[Start of Attachment]

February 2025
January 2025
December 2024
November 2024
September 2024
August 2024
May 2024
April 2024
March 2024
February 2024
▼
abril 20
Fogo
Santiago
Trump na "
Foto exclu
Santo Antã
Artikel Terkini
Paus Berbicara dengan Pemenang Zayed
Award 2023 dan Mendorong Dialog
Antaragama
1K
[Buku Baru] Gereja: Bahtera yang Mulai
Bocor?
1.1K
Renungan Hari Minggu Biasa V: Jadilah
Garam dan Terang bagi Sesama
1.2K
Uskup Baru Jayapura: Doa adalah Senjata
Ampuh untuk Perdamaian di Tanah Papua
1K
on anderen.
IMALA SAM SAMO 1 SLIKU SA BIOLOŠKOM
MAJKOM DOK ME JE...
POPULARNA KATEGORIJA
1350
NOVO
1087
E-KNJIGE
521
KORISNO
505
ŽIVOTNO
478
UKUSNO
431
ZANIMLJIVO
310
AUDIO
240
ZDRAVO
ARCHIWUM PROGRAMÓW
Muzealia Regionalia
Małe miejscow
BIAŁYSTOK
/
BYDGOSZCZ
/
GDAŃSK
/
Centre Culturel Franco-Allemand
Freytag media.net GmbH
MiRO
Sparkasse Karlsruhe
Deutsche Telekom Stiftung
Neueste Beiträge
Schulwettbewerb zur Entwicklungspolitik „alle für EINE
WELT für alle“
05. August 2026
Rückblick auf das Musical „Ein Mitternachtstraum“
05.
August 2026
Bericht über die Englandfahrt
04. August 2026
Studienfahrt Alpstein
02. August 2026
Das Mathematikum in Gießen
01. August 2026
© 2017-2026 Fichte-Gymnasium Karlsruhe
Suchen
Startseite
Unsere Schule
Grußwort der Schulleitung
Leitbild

[End of Attachment]
[Start of Attachment]

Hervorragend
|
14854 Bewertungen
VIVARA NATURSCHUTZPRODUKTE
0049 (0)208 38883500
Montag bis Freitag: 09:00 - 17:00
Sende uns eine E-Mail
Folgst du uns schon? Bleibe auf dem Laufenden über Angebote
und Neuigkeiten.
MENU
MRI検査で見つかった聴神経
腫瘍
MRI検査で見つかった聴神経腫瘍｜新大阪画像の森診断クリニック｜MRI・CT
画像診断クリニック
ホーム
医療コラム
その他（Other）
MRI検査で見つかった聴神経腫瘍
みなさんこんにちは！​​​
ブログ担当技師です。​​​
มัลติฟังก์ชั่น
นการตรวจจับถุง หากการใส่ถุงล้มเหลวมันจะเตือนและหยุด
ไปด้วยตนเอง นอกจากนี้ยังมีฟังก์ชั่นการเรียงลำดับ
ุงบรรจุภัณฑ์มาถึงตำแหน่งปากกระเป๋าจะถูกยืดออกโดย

[End of Attachment]

■ Instruction ■
Look through the listing above. Pick out each line with "August" and copy it.

■ Answer ■
August 2024
05. August 2026
August 2026
04. August 2026
02. August 2026
01. August 2026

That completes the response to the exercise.